**Work request A:**
According to the text on Charles Ives's "Three Places in New England," in what year was the work's final orchestration completed?
**Work request B:**
State only how many lines of the records contain the string "pose". Case counts.

**Exercise text:**
This week's selection for The Gaggle Music Club is Charles Ives's "Three Places in New England."

Ives composed the piece between 1911 and 1914, and revised the work multiple times until its final orchestration in 1929. The composition reflects Ives’s fascination with memory, place and the emotional resonance of the American landscape, blending his experimental approach to harmony, rhythm and musical structure with deeply personal and historical inspirations.

Each movement of Three Places in New England is tied to a specific location and narrative:

1. The "St. Gaudens" in Boston Common (Col. Shaw and his Colored Regiment)

Inspired by Augustus Saint-Gaudens’ Boston Common memorial to Robert Gould Shaw and the 54th Massachusetts Regiment, the first African-American regiment to fight for the Union during the Civil War. Ives portrays the solemn heroism of these soldiers, emphasizing themes of dignity and tragedy.

2. Putnam’s Camp, Redding, Connecticut

A nostalgic reflection on childhood and patriotism, this movement recalls a Revolutionary War camp in Connecticut. It is filled with humor and chaos as it depicts a child's vision of patriotic parades, military exercises and imagined historical events.

3. The Housatonic at Stockbridge

Based on Ives’s honeymoon experience walking along the Housatonic River in Stockbridge, Massachusetts. The serene setting is interwoven with reflections on nature, spirituality and the passage of time, creating a highly impressionistic soundscape.

"Three Places in New England" demonstrates Ives's innovative use of polytonality, polyrhythm and collage techniques. Each movement showcases different stylistic features that highlight Ives’s synthesis of American folk traditions, hymn tunes and experimentalism.

**Material for this exercise:**
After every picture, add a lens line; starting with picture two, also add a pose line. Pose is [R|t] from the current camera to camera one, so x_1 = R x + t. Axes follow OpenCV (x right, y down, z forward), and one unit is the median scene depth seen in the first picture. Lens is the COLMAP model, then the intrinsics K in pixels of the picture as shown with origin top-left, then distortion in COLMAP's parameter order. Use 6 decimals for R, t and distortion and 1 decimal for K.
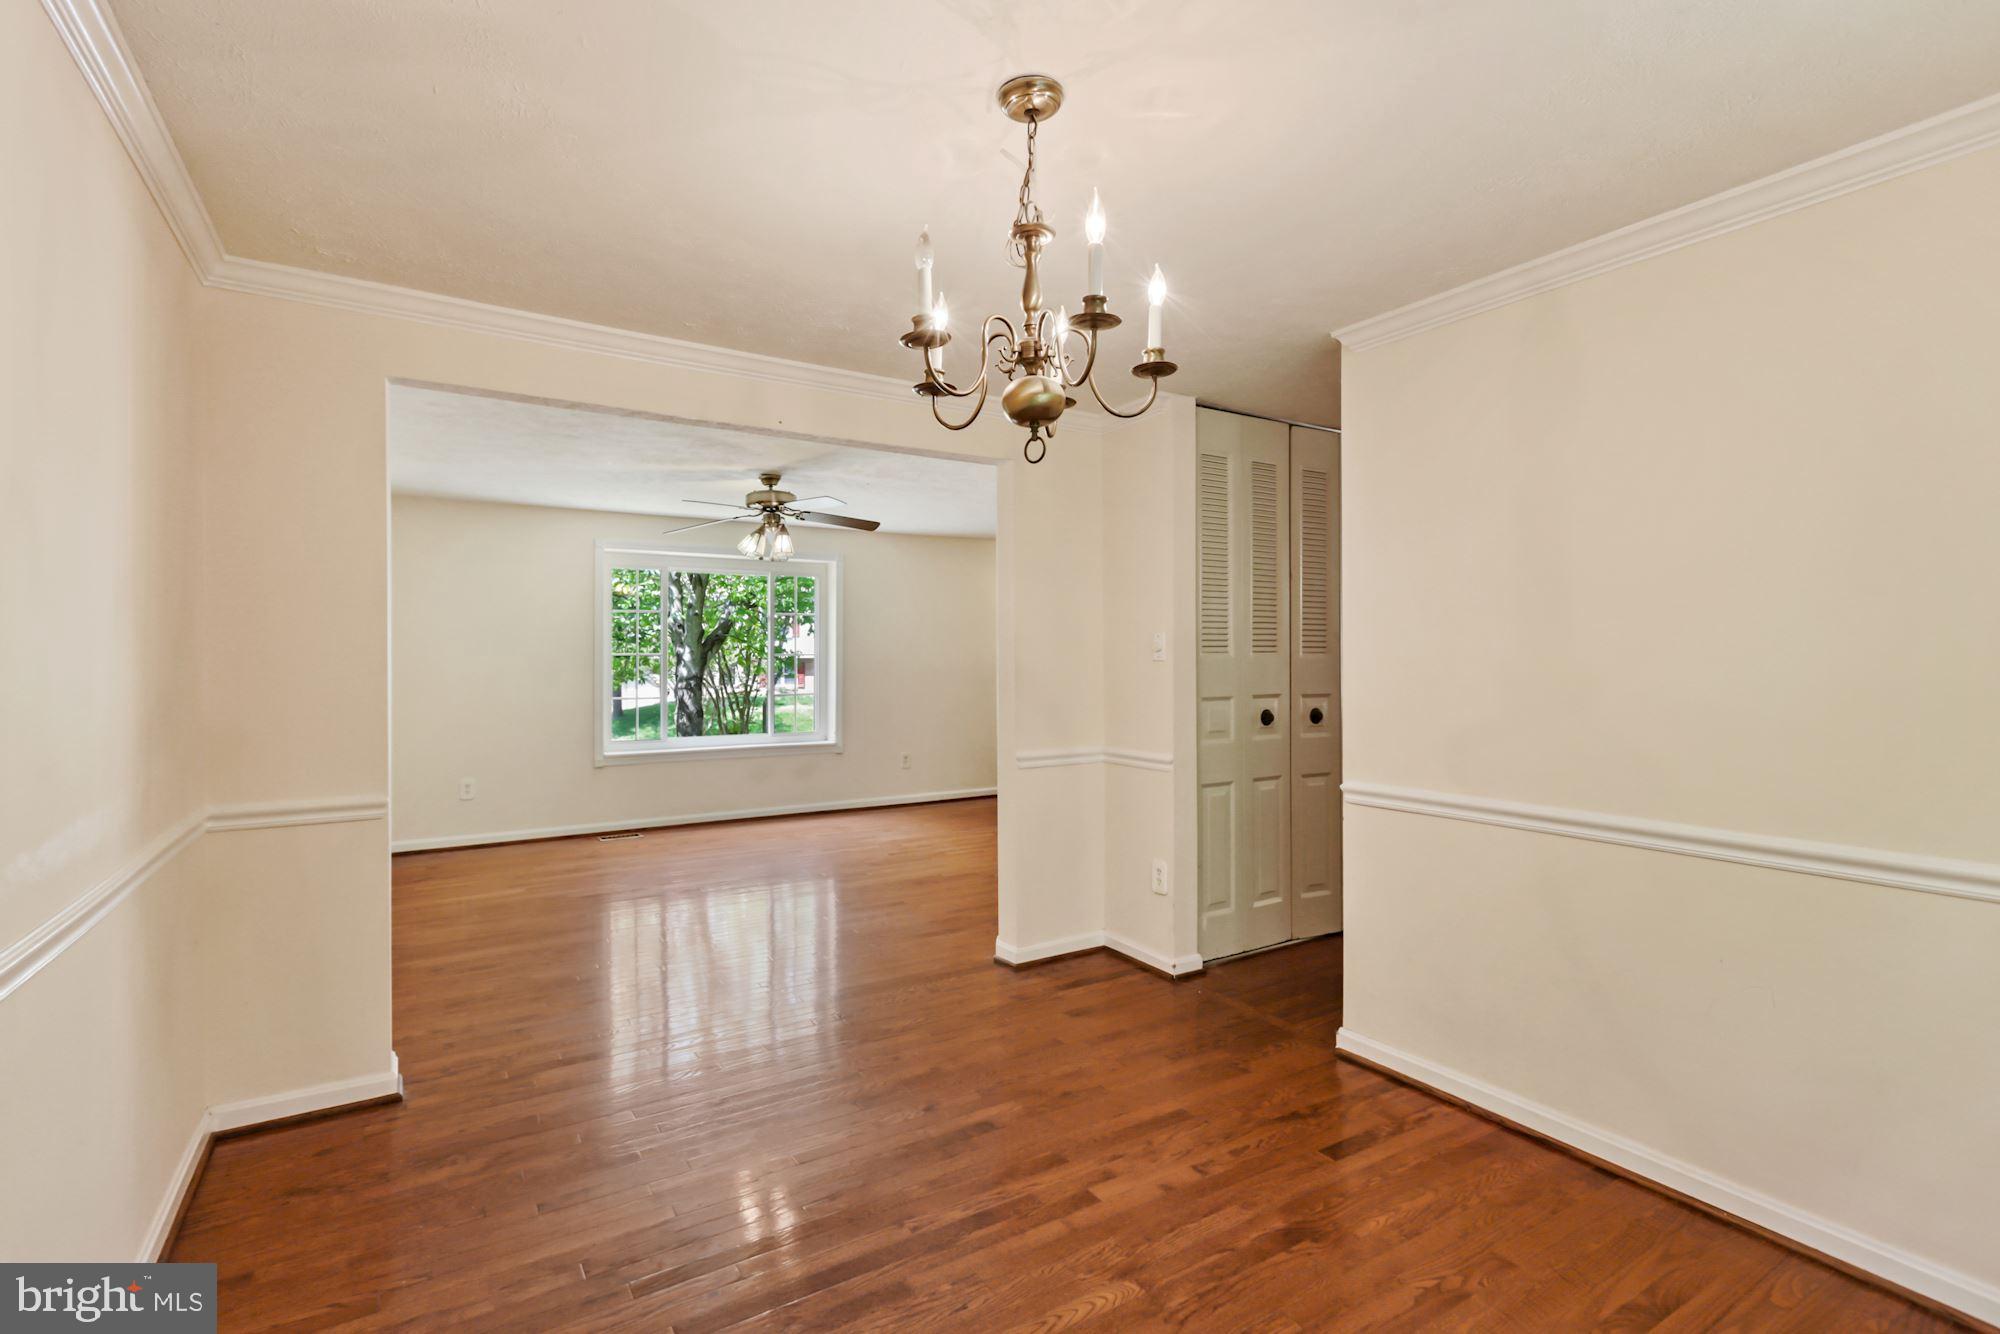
lens RADIAL K [[915.9, 0, 990.7], [0, 915.9, 654.3], [0, 0, 1]] dist [-0.002270, 0.001758]
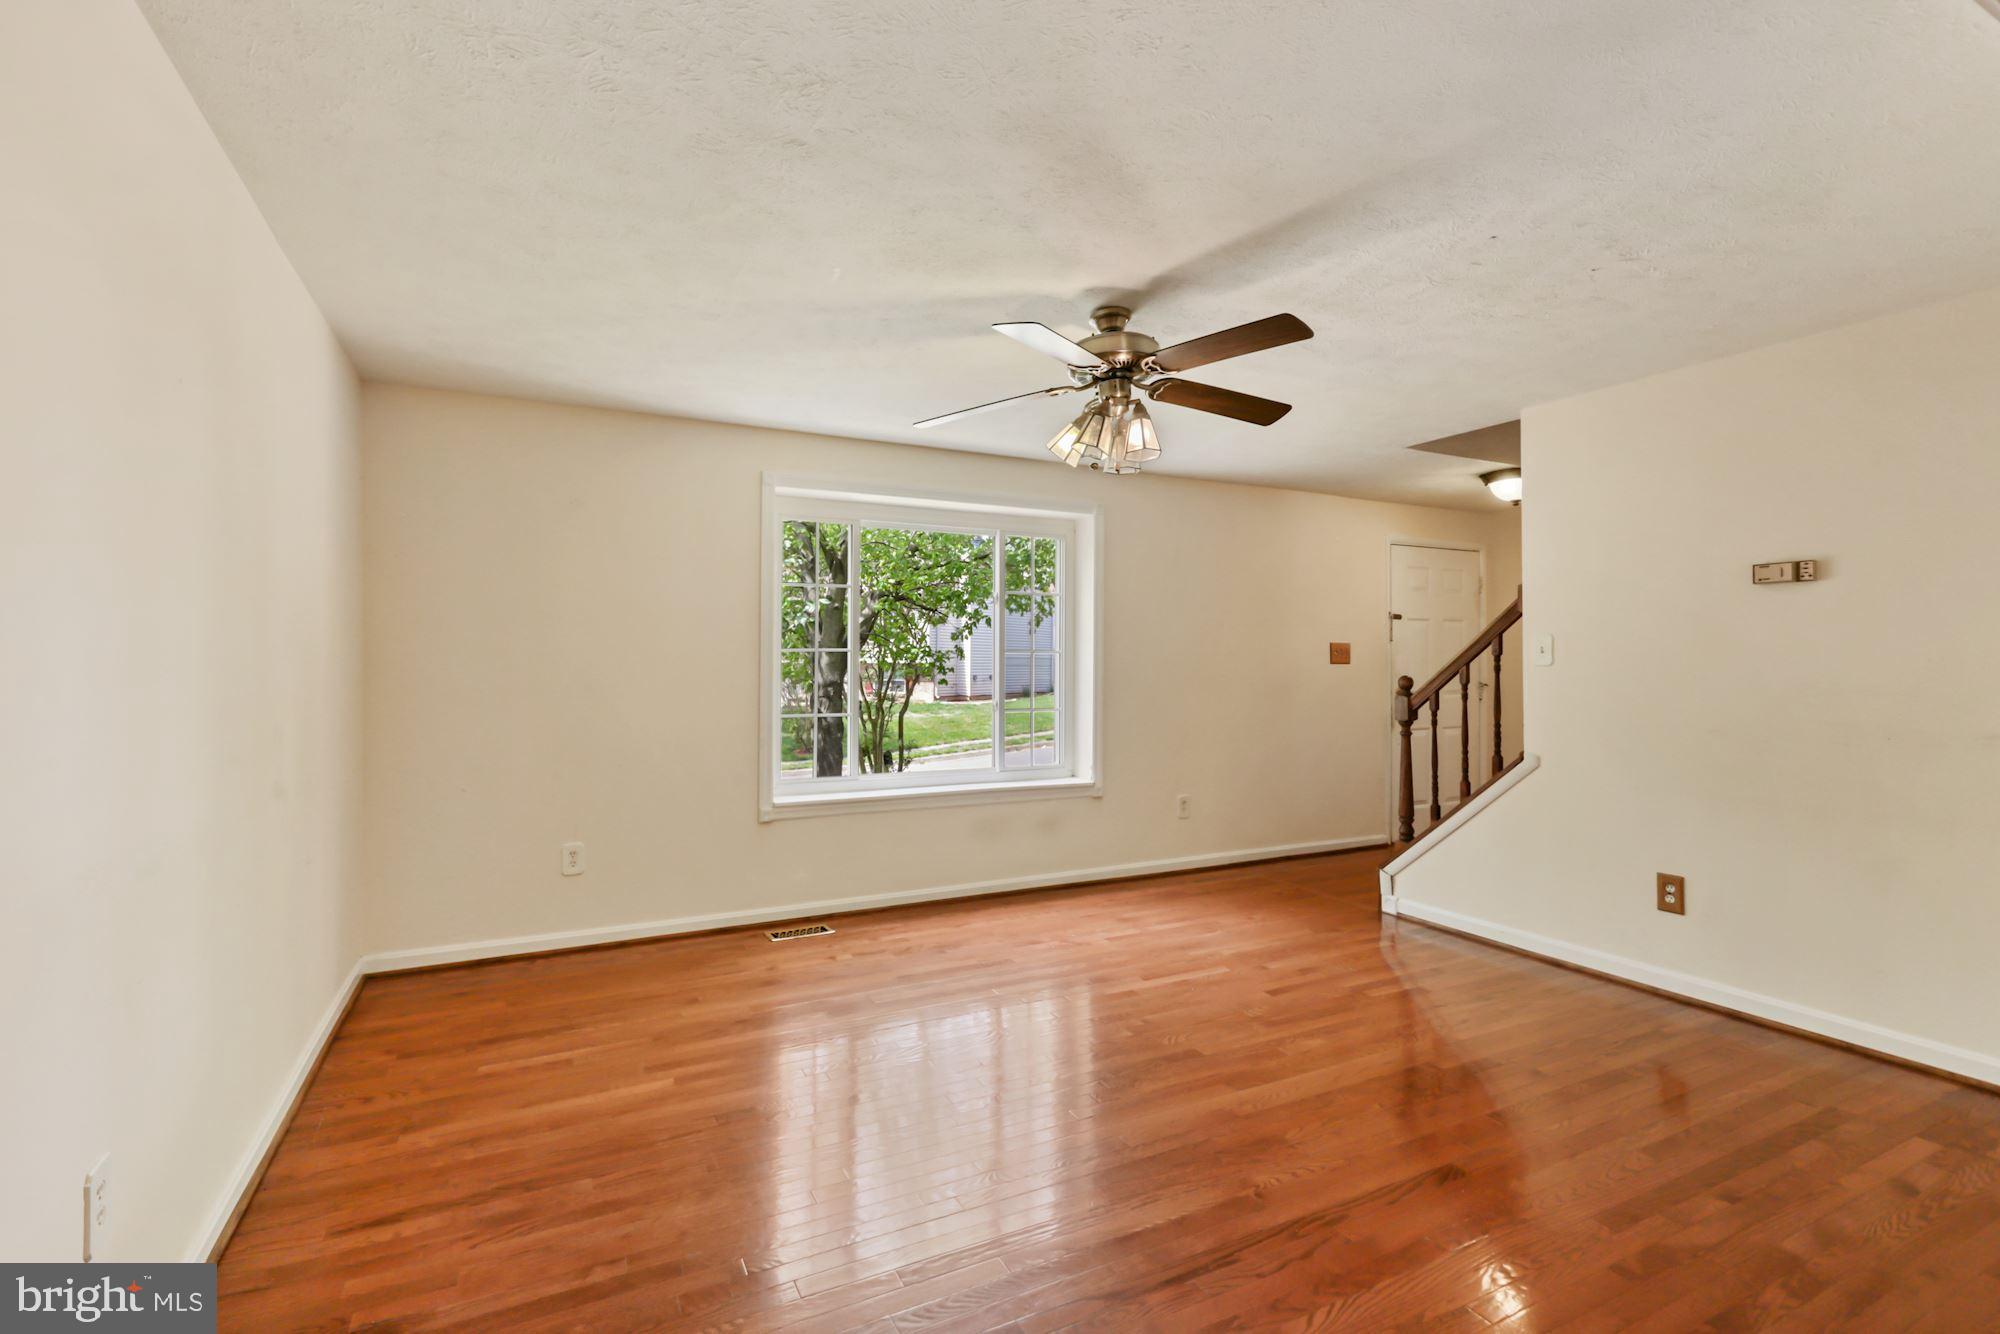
lens RADIAL K [[915.9, 0, 1000.3], [0, 915.9, 665.4], [0, 0, 1]] dist [-0.002270, 0.001758]
pose [[0.996273, 0.002486, -0.086220, -0.200088], [-0.002186, 0.999991, 0.003583, 0.008834], [0.086228, -0.003381, 0.996270, 0.354045]]
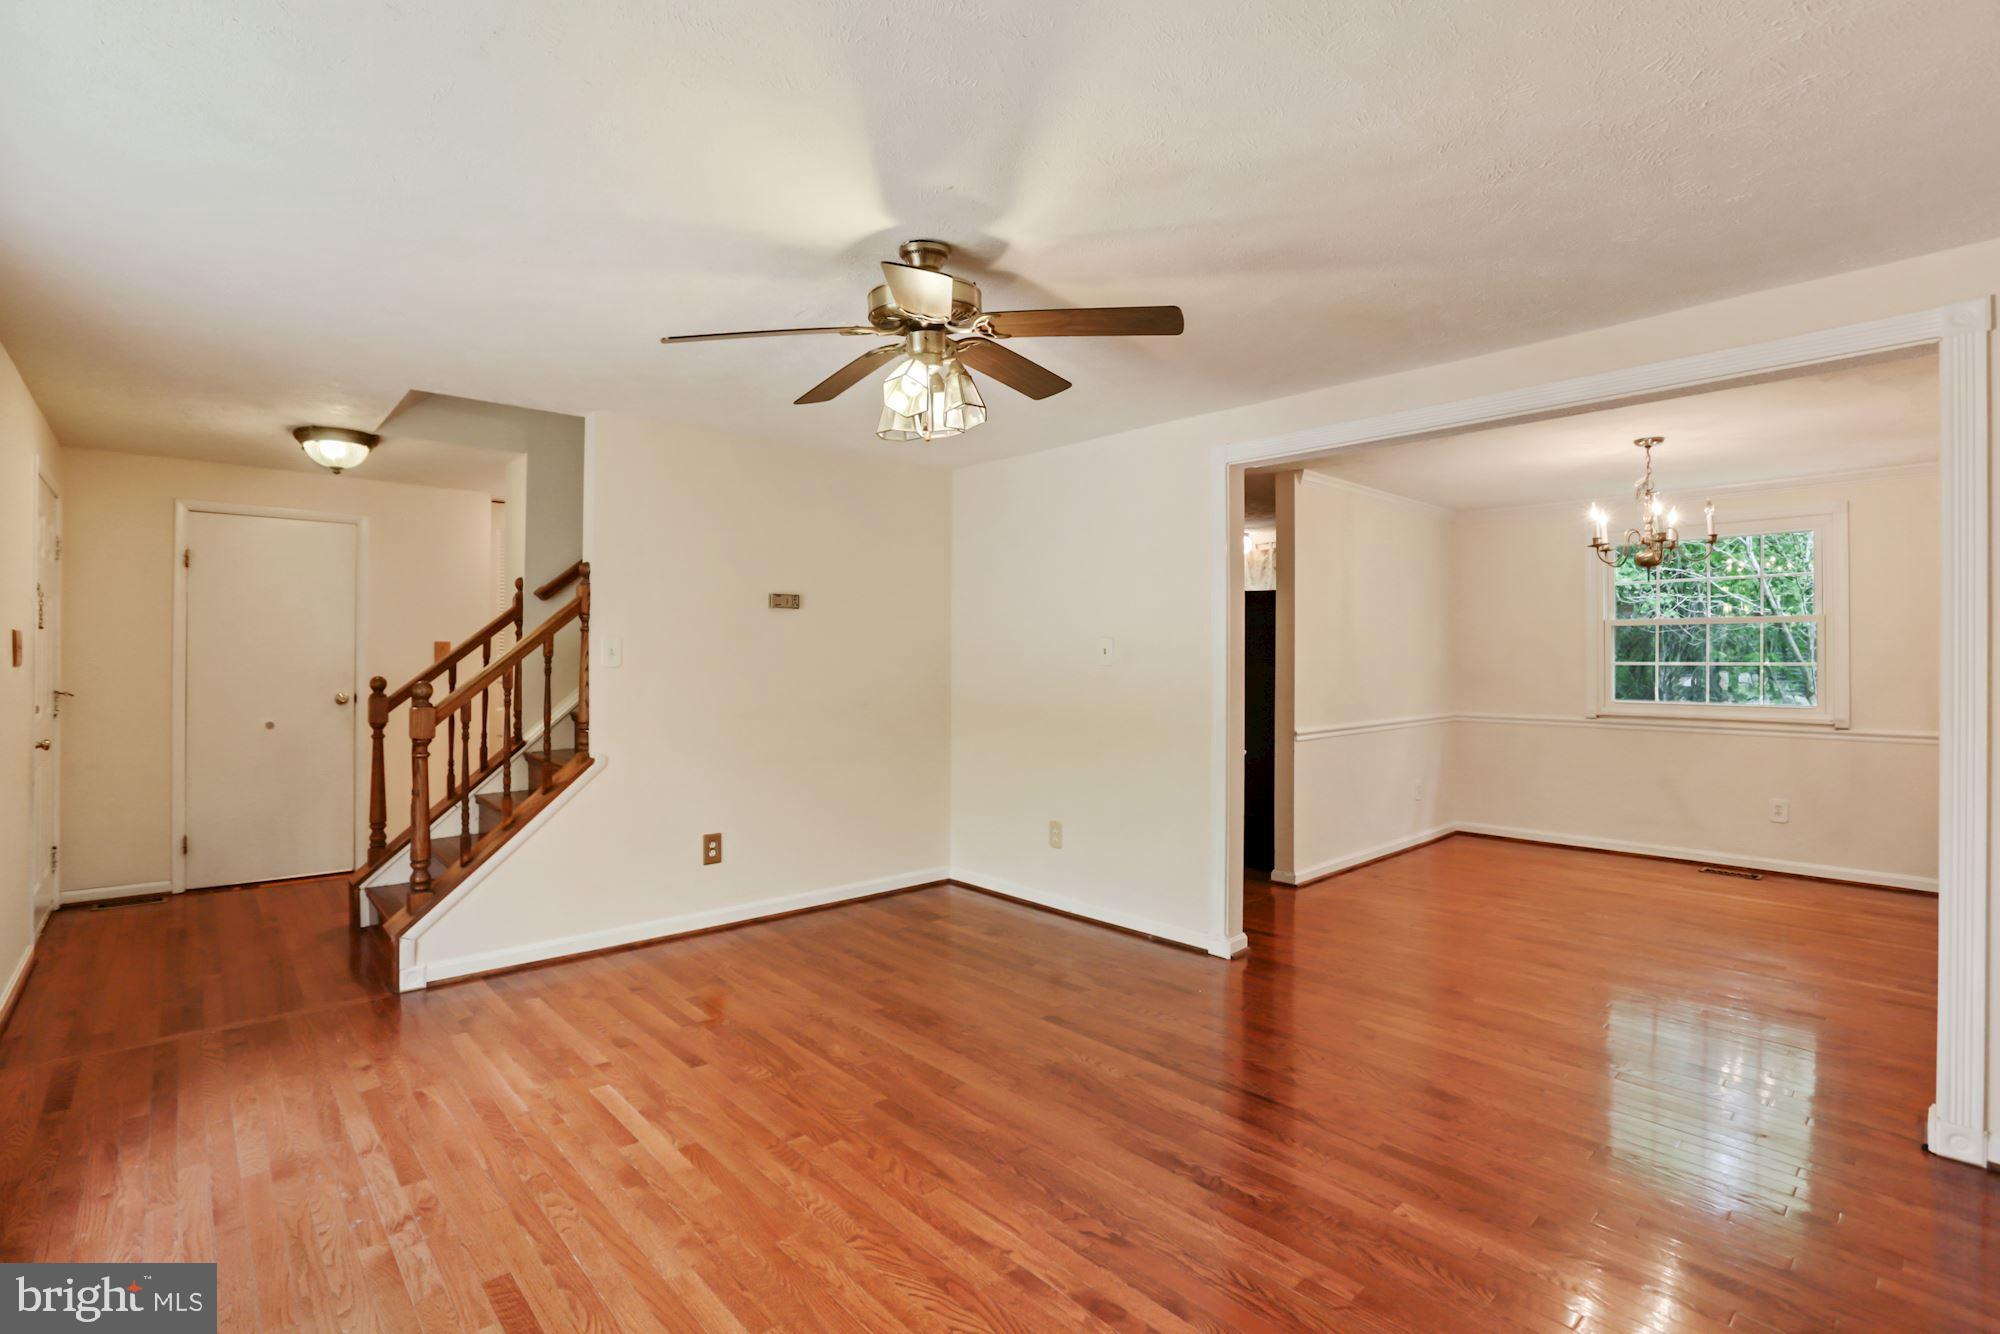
lens RADIAL K [[915.9, 0, 992.3], [0, 915.9, 664.1], [0, 0, 1]] dist [-0.002270, 0.001758]
pose [[-0.167481, -0.004770, 0.985864, -0.716725], [-0.006224, 0.999973, 0.003780, 0.002353], [-0.985856, -0.005503, -0.167506, 1.059566]]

**Response A:**
1929

**Response B:**
3